Better initial guesses help the solver find the optimal solution such as x0=1 and x1=3. Also, an upper bound <1.999 on one of the variables or a lower bound of >2.001 also finds the optimal value. The constraints limit the search region so that it is a convex optimization problem and avoids the saddle point.
from gekko import GEKKO
m = GEKKO()
x = m.Array(m.Var,2,value=1,lb=0,ub=4,integer=True)

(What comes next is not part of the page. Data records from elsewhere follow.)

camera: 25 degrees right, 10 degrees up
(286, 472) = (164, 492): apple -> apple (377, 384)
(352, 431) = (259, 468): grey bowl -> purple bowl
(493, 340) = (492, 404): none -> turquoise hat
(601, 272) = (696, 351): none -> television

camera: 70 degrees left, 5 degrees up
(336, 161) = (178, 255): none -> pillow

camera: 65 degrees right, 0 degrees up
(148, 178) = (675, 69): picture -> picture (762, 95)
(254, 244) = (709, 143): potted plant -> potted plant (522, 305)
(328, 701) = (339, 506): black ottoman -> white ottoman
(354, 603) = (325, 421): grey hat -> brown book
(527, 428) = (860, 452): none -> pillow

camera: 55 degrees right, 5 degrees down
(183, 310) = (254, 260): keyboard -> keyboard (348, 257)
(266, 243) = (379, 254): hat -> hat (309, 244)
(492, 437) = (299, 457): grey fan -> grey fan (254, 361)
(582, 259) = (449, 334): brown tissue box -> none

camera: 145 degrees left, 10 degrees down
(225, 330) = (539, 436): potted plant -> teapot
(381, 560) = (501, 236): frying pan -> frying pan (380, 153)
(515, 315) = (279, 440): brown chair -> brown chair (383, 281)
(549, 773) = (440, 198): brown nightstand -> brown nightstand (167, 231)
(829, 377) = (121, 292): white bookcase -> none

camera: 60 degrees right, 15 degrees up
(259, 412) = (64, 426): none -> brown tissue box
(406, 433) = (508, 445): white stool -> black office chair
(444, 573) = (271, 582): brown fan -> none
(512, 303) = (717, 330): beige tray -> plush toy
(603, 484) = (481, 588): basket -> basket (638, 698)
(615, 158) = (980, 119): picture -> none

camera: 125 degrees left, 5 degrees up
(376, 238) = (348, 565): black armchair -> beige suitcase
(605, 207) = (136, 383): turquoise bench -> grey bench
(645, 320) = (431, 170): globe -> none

x[0].value = 1; x[1].value = 3 # initial guesses
#x[0].UPPER=1
m.Equation(m.sum(x)>=4)
m.Minimize(x[0]*x[1])
m.options.SOLVER = 1
m.solve(disp=True)
print(x[0].value)
print(x[1].value)
I created a contour and 3D plot of the optimization problem. Because the problem is non-convex, you'd probably want to switch to a multi-start method or use a non-convex optimization solver.
import numpy as np
import matplotlib.pyplot as plt
from mpl_toolkits.mplot3d import Axes3D
from matplotlib import cm
# Design variables at mesh points
x0 = np.arange(0.0, 4.01, 0.1)
x1 = np.arange(0.0, 4.01, 0.1)
x0,x1 = np.meshgrid(x0,x1)
# Equation sum(x)>4
xsum = x0+x1
# Objective Minimize(x0*x1)
xobj = x0*x1
# Create a contour plot
plt.figure()
CS = plt.contour(x0, x1, xobj)
plt.clabel(CS, inline=1, fontsize=10)
CS = plt.contour(x0, x1, xsum,[3.6,3.8,4.0],\
colors='k',linewidths=[0.5,1,4])
plt.clabel(CS, inline=1, fontsize=10)
plt.xlabel('x0')
plt.ylabel('x1')
plt.savefig('contour.png')
# Create 3D plot
fig = plt.figure()
ax = fig.gca(projection='3d')
surf = ax.plot_surface(x0, x1, xobj, \
rstride=1, cstride=1, cmap=cm.coolwarm, \
vmin = 0, vmax = 10, linewidth=0, \
antialiased=False)
plt.show()